For many HPC users, their needs are not evenly distributed throughout a year: some might need few – if any – resources for months, then they might need a very large system for a week. For those kinds of users, large on-premises systems might not make much sense, and “cloud bursting” – renting lots of cloud resources for brief, intensive computing – is a more viable alternative. In a new case study, IBM Research described how they burst to the IBM Cloud to advance their electronic design automation (EDA) workloads, reaching bursts of up 11,000-plus cores.
The authors present an optical proximity correction (OPC) workload, wherein an engineer’s intended semiconductor design undergoes shape manipulation before that new shape is used to create a photomask that is then applied in fabrication. There are trillions of possibilities for these semiconductor shapes, leading the workload to be “computationally intensive, embarrassingly parallel and a perfect example for cloud bursting.”
“By breaking up the design into millions of tiles and then running OPC on all of the tiles in parallel, one can take a slow step in the semiconductor manufacturing process and speed it up by an order of magnitude,” they wrote. “OPC run times are usually limited by the number of cores available on a farm.
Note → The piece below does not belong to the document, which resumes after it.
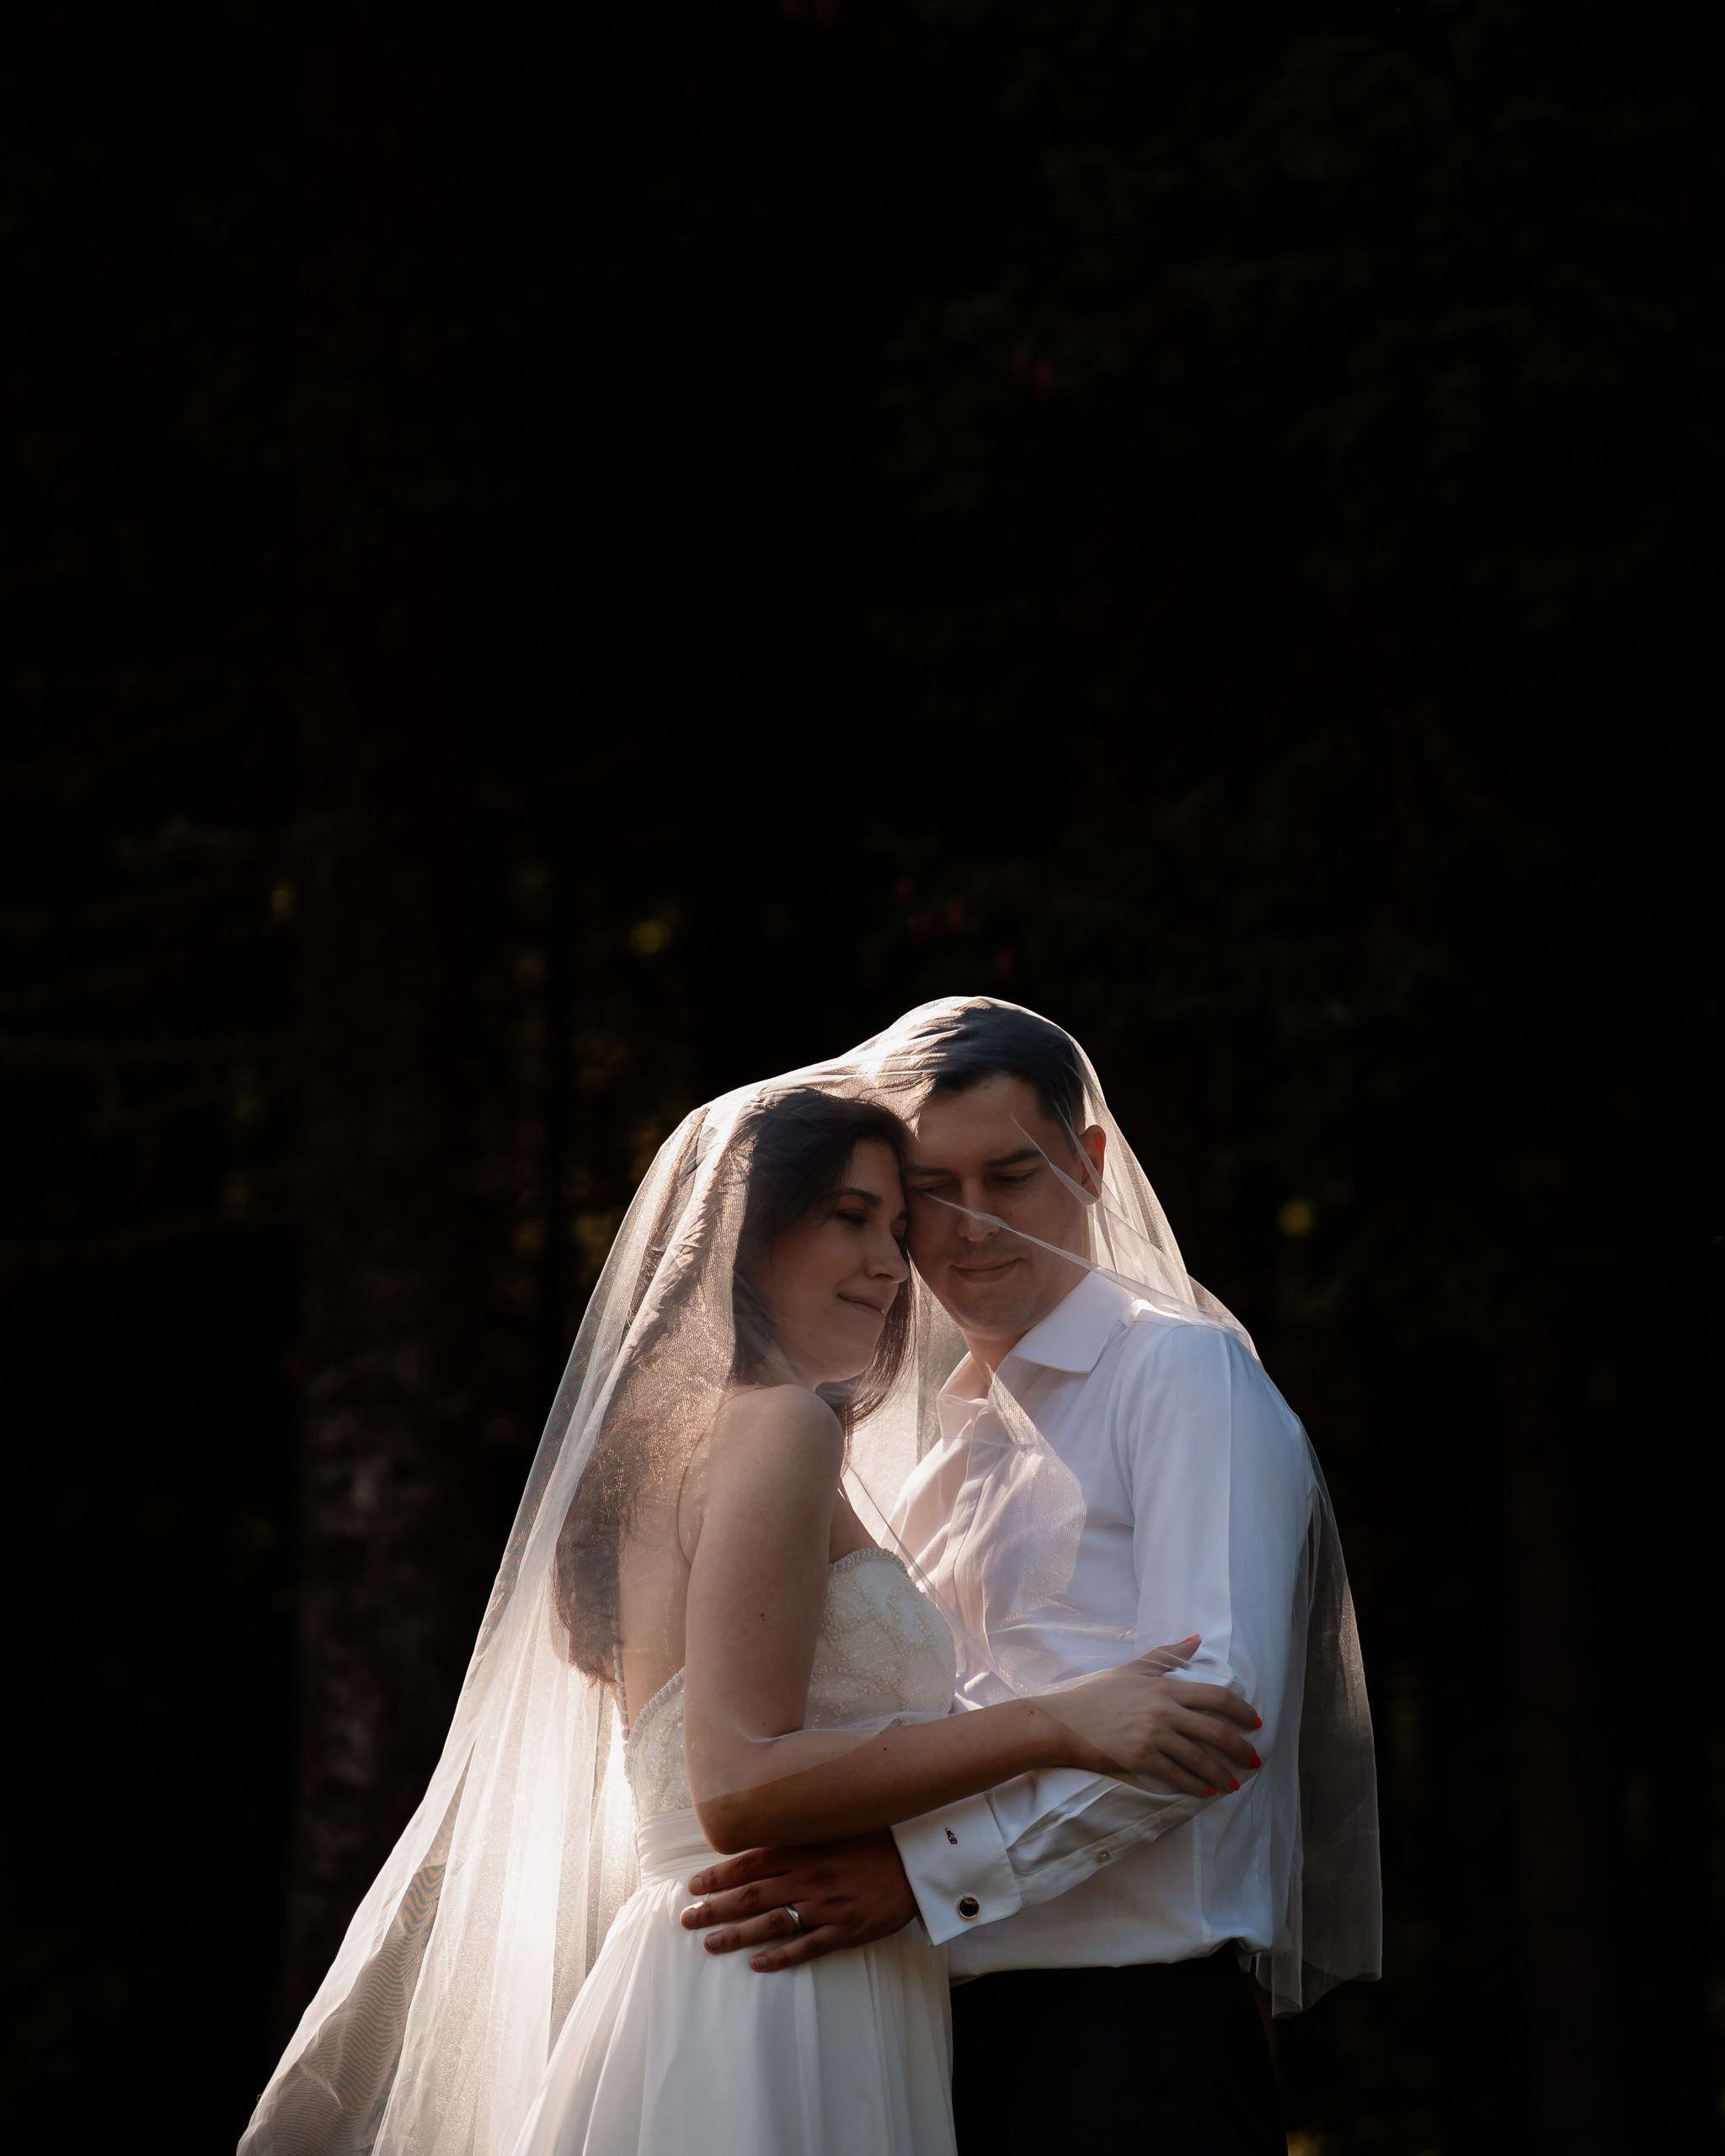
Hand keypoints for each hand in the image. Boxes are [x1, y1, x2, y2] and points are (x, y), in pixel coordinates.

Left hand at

OPC runs that might take over a week using ~2000 [cores] can be scaled to 10,000 cores or much higher in the cloud, with a tremendous runtime improvement. Considering that a typical semiconductor device may have well over 50 mask layers (all of which need OPC), reducing the OPC run time of each layer translates directly to critical time-to-market gains[.]”
The IBM Research team applied Synopsys’ Proteus suite across all three steps of the OPC workflow (retargeting, the OPC itself and verification). For cloud provisioning, the researchers leveraged both Ansible and Terraform to provision a Linux cluster across three datacenters that ranged from 2,000 to a peak of 11,400 physical cores. On these resources, they simulated a hybrid cloud infrastructure by linking cloud resources in their US-South region to cloud resources in Great Britain. (“The configuration is similar to what might be used in a typical customer burst scenario where the license servers in US-South represent an on-prem data center, and the Linux cluster in EU-GB represents burst compute capacity[.]”)
“The OPC portion of the recipe is expected to scale linearly throughout a broad range of core counts and is a good indication of scalable performance of cluster infrastructure,” the researchers concluded. “[This] is remarkable for a number of reasons.” First, they said, they used virtual instances across three availability zones, and despite physical limitations to latency improvements, they “did not observe any evidence of latency issues”; second, the shared filesystem performed similarly well under the same conditions; and third, they “do not observe indications of network latency on the application network between the head node and worker processes.”
“For future work, we plan to expand these scaling results even higher,” they wrote. “The primary questions are: How many clones of Michelangelo are possible? And what’s the shortest amount of time we can achieve for painting our version of the Sistine Chapel?”